Stephen Ross, majority owner of the Miami Dolphins, has said ownership will put up a little over $200 million of the overall cost.
Mike Dee, President and CEO of the Miami Dolphins, has indicated the renovations and improvements would go a long way to landing future Super Bowls, college football BCS title games, and international soccer tournaments, along with hundreds of millions of dollars in economic activity to Miami-Dade county.
Senator Oscar Braynon (D) who represents Miami Gardens where the stadium is located, has said, “This is going to be a great economic boon to my community and to the state of Florida.”
The action of the Senate Finance and Tax Committee is in direct contrast to the support, or lack thereof, for the bill by the public. Opposition to the bill crosses racial, ethnic, political party, and geographic lines. Dario Moreno, a pollster and Florida International University political scientist said, “If it makes the ballot, the plan will be killed by Miami-Dade voters. This is toxic to the legislature and county commission. There is no one group of likely voters who supports this idea. Even in County Commission District 1, where the stadium is, people are overwhelmingly opposed.” Moreno’s survey revealed approximately 73 percent of those polled opposed or strongly opposed the proposed bill.

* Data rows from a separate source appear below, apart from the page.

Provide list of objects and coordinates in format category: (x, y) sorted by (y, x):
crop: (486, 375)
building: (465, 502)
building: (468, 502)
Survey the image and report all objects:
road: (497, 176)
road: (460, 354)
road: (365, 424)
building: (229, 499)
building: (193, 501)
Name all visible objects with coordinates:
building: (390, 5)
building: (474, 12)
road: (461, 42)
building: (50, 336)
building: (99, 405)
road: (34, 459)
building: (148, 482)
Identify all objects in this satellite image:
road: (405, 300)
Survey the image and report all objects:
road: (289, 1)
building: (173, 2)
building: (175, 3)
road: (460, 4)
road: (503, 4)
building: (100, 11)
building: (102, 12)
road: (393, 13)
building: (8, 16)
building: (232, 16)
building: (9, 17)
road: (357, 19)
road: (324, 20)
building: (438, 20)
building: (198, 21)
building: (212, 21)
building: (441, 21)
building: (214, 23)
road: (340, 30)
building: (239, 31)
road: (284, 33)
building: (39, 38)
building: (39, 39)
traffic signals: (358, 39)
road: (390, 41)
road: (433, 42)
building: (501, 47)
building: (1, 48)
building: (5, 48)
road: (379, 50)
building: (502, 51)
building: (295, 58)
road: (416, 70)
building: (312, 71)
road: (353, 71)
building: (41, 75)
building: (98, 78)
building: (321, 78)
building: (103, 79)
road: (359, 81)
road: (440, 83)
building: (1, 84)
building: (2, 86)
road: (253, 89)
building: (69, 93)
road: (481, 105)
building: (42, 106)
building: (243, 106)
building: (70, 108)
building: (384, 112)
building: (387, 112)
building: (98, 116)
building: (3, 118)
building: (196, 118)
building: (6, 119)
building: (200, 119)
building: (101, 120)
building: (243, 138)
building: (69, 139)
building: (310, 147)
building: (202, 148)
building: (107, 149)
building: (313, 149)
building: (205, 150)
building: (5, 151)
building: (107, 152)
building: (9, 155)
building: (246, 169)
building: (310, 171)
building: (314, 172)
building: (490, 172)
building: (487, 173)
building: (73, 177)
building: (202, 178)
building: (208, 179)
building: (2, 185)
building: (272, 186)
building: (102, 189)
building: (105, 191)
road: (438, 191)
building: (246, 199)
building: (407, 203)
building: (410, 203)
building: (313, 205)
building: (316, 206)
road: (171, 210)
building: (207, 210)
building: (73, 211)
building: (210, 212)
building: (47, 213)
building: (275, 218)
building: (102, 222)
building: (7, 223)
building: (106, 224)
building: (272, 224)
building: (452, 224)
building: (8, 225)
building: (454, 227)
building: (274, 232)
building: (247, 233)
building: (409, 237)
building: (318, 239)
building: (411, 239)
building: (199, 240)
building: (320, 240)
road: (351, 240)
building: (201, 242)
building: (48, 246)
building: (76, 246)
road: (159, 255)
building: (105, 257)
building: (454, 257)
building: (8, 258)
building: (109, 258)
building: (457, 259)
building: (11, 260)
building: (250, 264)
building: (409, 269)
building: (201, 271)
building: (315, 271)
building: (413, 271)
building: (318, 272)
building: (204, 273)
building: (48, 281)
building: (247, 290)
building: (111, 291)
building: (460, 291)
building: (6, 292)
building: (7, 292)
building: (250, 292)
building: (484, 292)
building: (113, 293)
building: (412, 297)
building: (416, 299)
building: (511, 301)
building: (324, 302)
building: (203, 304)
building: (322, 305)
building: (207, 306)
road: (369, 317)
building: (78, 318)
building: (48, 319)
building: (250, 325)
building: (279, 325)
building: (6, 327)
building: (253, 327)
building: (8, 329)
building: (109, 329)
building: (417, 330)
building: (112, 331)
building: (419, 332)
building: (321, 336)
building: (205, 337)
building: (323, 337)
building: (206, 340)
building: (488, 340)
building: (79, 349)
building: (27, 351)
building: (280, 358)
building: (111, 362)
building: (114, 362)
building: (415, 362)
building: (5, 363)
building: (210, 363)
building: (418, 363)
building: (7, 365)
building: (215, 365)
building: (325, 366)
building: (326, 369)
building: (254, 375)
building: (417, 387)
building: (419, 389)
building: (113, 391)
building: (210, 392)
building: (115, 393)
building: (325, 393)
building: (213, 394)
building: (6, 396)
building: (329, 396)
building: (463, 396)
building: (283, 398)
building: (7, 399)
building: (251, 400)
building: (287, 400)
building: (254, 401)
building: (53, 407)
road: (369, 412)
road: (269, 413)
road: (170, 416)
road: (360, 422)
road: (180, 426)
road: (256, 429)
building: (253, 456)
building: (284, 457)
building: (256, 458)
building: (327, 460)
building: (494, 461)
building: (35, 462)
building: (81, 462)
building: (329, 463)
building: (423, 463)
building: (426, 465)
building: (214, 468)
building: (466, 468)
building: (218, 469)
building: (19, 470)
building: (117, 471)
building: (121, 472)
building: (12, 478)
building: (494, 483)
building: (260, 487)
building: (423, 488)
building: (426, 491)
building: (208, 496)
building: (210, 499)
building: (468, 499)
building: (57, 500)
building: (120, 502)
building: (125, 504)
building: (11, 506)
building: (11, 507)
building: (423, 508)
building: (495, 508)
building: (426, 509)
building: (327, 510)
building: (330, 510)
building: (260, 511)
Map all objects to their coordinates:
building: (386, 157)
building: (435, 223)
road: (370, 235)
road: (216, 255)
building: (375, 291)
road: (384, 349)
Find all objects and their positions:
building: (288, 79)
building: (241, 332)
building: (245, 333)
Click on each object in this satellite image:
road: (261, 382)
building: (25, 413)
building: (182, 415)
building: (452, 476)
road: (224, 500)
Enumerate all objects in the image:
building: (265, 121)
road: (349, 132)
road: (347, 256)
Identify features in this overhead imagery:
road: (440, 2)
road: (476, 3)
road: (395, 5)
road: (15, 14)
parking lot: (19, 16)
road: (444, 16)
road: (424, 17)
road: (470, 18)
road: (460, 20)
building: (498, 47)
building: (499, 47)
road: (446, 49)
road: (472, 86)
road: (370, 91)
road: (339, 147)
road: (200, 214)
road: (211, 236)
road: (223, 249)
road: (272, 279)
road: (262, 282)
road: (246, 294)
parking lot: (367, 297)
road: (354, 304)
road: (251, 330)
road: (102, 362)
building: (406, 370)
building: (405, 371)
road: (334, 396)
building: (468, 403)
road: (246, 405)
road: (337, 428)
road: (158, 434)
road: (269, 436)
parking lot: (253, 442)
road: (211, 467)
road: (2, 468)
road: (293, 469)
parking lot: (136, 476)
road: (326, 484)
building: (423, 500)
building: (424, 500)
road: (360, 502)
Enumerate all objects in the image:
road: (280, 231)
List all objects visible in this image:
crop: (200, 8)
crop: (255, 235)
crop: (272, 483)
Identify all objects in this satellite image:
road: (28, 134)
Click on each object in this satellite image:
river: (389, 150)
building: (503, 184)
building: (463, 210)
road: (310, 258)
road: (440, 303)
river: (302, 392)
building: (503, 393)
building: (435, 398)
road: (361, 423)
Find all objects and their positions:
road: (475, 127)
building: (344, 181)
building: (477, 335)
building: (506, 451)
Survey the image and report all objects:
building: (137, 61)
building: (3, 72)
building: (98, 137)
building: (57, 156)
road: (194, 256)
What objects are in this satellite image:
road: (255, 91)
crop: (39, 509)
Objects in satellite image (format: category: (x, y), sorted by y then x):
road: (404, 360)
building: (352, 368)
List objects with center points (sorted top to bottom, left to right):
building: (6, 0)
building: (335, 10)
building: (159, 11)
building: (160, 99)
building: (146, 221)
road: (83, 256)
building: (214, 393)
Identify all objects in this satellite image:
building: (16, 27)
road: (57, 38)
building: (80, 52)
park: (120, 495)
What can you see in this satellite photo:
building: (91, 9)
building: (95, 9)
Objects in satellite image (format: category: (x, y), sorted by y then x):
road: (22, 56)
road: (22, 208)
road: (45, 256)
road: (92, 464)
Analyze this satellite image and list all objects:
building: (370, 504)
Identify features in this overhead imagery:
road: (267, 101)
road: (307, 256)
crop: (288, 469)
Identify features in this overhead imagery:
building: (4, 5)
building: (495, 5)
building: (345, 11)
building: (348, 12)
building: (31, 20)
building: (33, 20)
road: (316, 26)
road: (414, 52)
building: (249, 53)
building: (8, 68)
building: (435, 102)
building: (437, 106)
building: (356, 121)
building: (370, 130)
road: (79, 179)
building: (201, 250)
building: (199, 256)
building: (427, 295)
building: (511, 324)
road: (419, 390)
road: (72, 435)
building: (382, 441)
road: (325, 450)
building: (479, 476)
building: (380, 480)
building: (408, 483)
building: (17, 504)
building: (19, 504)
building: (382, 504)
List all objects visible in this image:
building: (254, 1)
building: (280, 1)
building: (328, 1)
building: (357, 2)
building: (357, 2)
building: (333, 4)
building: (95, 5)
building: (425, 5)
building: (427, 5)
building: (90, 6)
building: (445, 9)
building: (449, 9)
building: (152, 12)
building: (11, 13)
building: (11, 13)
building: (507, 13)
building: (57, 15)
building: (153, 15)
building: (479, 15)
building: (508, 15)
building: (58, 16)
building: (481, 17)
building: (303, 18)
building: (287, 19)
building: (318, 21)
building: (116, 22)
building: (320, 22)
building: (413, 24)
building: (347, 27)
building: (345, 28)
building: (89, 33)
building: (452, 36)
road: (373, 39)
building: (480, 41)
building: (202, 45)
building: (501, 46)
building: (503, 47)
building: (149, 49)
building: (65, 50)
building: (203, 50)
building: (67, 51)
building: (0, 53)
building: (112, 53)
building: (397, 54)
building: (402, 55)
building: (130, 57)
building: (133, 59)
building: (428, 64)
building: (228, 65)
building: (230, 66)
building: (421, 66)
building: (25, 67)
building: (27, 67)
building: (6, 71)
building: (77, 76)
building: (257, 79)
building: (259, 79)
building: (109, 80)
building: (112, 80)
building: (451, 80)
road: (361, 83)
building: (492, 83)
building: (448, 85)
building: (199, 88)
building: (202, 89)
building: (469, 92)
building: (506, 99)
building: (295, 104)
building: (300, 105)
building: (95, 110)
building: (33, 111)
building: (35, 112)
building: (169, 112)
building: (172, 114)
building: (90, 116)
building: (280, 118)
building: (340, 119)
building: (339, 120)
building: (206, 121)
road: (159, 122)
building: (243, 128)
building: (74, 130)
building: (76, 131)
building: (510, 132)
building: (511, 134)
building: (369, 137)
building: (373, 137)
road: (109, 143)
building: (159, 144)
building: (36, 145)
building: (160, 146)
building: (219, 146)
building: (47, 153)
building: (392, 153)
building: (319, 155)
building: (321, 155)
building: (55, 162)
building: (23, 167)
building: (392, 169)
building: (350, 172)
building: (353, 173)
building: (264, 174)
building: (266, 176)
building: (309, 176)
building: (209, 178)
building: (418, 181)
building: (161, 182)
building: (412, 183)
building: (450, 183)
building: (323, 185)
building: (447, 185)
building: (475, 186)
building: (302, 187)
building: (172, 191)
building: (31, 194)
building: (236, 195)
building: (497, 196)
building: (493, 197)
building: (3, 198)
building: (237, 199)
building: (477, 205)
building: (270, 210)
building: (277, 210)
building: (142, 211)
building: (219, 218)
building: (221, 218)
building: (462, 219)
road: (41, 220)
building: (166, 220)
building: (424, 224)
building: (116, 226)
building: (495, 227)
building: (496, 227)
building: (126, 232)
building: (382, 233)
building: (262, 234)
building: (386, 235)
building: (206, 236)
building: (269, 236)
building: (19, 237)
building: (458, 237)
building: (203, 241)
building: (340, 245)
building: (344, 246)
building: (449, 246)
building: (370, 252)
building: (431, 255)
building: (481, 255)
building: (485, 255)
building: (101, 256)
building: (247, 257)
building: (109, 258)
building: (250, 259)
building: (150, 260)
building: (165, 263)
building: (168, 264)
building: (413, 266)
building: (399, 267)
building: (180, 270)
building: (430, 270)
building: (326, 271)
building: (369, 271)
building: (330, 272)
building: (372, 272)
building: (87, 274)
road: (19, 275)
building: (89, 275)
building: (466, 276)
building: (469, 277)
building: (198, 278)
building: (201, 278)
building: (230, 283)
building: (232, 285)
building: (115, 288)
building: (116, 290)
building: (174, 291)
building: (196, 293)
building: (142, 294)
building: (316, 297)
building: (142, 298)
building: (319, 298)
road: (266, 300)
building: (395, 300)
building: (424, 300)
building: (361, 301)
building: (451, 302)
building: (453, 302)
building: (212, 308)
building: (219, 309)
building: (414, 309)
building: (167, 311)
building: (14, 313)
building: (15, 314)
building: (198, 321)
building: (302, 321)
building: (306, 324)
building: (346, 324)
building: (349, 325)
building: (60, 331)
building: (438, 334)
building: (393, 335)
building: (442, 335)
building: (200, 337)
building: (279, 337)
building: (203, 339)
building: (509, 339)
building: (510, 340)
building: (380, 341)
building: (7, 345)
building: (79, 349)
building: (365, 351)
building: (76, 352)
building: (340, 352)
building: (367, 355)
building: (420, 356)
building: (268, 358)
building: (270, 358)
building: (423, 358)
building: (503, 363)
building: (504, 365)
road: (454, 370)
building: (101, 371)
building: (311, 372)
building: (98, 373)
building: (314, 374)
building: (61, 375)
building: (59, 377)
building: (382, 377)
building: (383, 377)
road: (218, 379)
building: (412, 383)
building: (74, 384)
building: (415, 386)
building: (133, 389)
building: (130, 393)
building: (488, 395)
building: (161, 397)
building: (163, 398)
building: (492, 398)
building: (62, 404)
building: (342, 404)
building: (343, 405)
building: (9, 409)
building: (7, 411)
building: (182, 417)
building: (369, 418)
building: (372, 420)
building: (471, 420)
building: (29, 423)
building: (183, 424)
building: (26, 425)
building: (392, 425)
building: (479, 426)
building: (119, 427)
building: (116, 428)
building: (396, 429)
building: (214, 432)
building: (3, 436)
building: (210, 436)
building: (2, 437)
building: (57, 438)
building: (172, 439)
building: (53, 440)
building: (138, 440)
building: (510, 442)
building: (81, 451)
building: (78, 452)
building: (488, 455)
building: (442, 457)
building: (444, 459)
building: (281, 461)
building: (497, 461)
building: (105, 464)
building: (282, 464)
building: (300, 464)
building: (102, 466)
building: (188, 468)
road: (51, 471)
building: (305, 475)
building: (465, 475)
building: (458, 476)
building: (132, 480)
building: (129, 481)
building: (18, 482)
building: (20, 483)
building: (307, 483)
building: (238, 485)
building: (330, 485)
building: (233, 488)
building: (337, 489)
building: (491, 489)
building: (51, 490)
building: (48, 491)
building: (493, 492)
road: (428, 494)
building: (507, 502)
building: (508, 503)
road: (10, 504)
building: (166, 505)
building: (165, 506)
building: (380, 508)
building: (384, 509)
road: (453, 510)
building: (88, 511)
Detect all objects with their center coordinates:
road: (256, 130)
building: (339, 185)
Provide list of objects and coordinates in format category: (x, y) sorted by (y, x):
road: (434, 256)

Carlos Gimenez, Mayor of Miami-Dade County, has indicted he wants an option in the bill that would kill the County’s participation if South Florida is not awarded Super Bowl 50 or 51 to be played in February 2016 and February 2017, respectively.
The proposed bill will have to clear a few hurdles in the Florida House and Senate. If it were able to pass through that process, it would be forwarded to Governor Rick Scott for signature. Governor Scott has said, “The most important thing is I’m responsible to make sure taxpayer money doesn’t get wasted and, so if we can get a return on those dollars, then that’s important to me. I want to do the right thing for the taxpayer.”
Notwithstanding Governor Scott’s concern of protecting the taxpayer, the proposed increase in hotel tax and the tax subsidy rebate would not come from taxes accessed directly to the taxpayers of Miami-Dade County.
As currently proposed, the bill would require a local referendum, therefore, if the bill makes its way to Governor Scott’s desk for signature, the ultimate final say on whether funding can be raised via local hotel taxes will be left up to the voters of Miami-Dade county.